Well, you are in luck, I was the TD for our school's production of Les Mis last year. First, I am assuming you are doing this on a
stage indoors, not outside in what would turn out to be a mud pit for us. Here is what we did for effects, we first had a
fog system-that we never actually built-but was designed, and would have worked great if we had time. We had a
HVAC duct induction fan at the end of our pipe that the fogger sprayed into, then we had a series of splits that channeled the
fog to places around our
barricade to have
fog in random areas. We would then run bursts of
fog through it for a not to bad gunshot
effect, and since some pipes were longer, there was a delay as to when the
fog left certain spaces. This was a wonderful visual
effect, but you have to keep distance between the fogger and the fan, but the fan will suck all the
fog up, so you don't have to worry about a seal of some sort.

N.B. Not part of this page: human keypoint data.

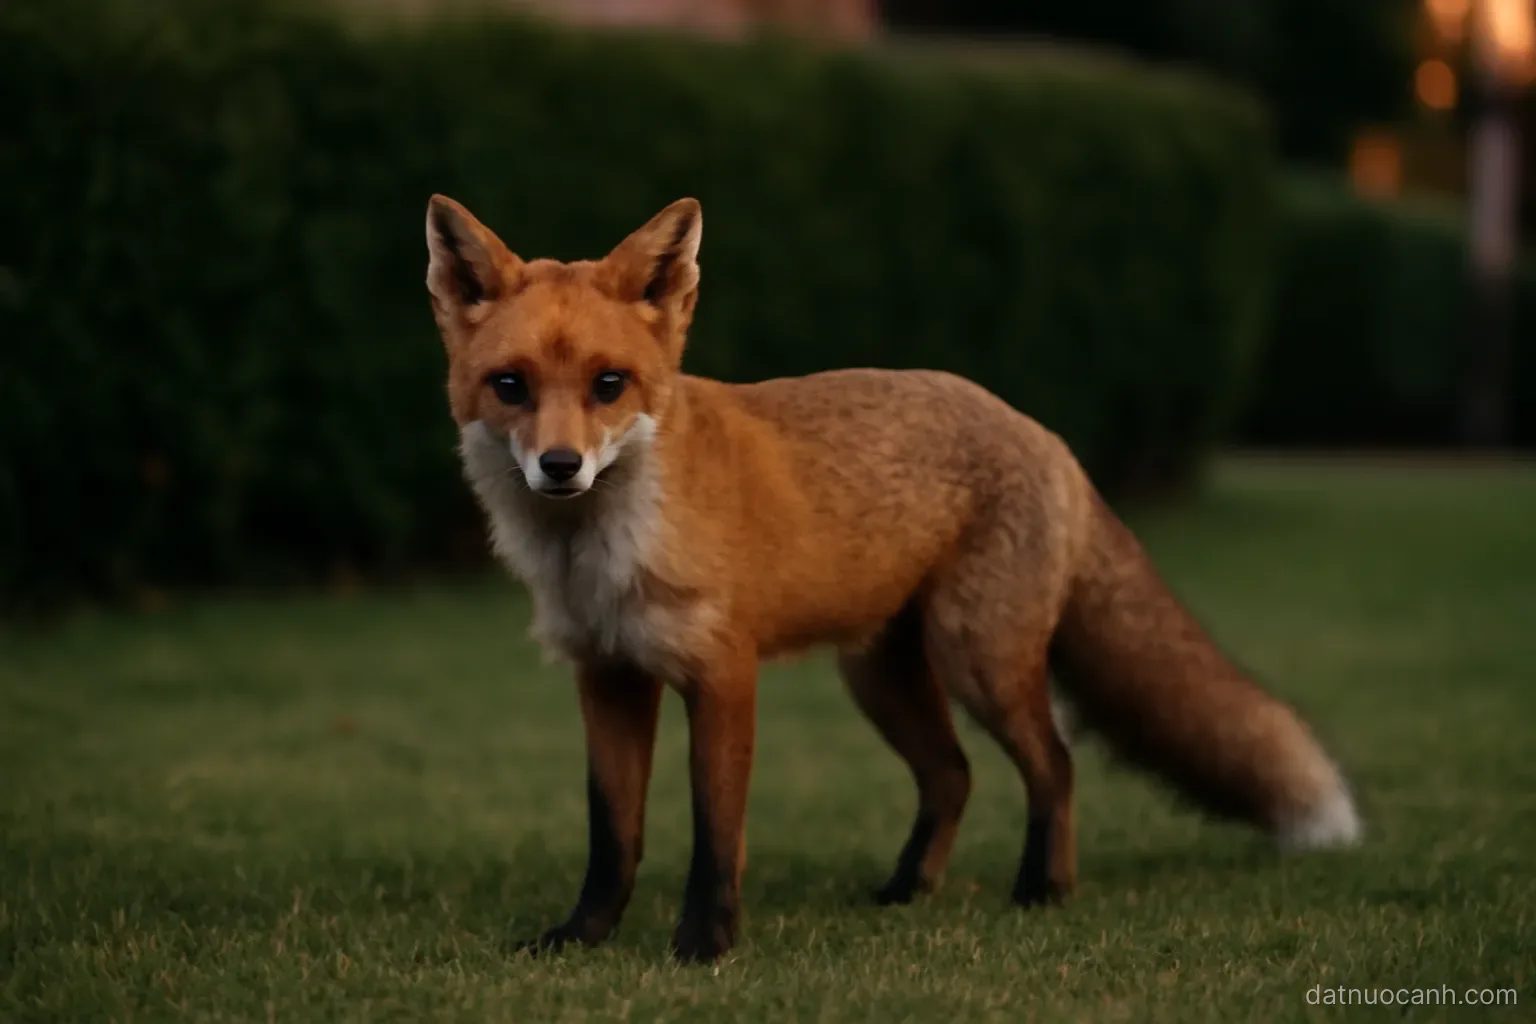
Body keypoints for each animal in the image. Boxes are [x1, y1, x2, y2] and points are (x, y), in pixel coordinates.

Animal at [424, 194, 1361, 964]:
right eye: (510, 386)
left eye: (609, 385)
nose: (560, 467)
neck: (598, 554)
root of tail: (1039, 430)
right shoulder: (609, 676)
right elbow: (613, 835)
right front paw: (582, 938)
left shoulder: (722, 677)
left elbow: (715, 833)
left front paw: (705, 946)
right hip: (880, 676)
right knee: (953, 775)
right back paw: (910, 891)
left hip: (978, 659)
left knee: (1054, 764)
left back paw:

Small lighting flickers add a nice
effect as well, but are not needed.
As for audio effects, hinged 2x4's would work great, have your
stage crew behind your
barricade, or off
stage slapping them together at random intervals, the more the better. Handles on the 2x4's are very nice, and they are easy to operate and hard to break. For our show, we had live music, so we got our pianist to use a keyboard to
play gunshot effects off the keyboard into the sound
system, then into the
house. It actually sounded pretty good, and since he could see what was going on, more lifelike than recorded sound effects.
Mic-ing the 2x4's would be fairly difficult, because you would run into peaking fairly easily, and might sound bad in your sound
system, but it is something you should test.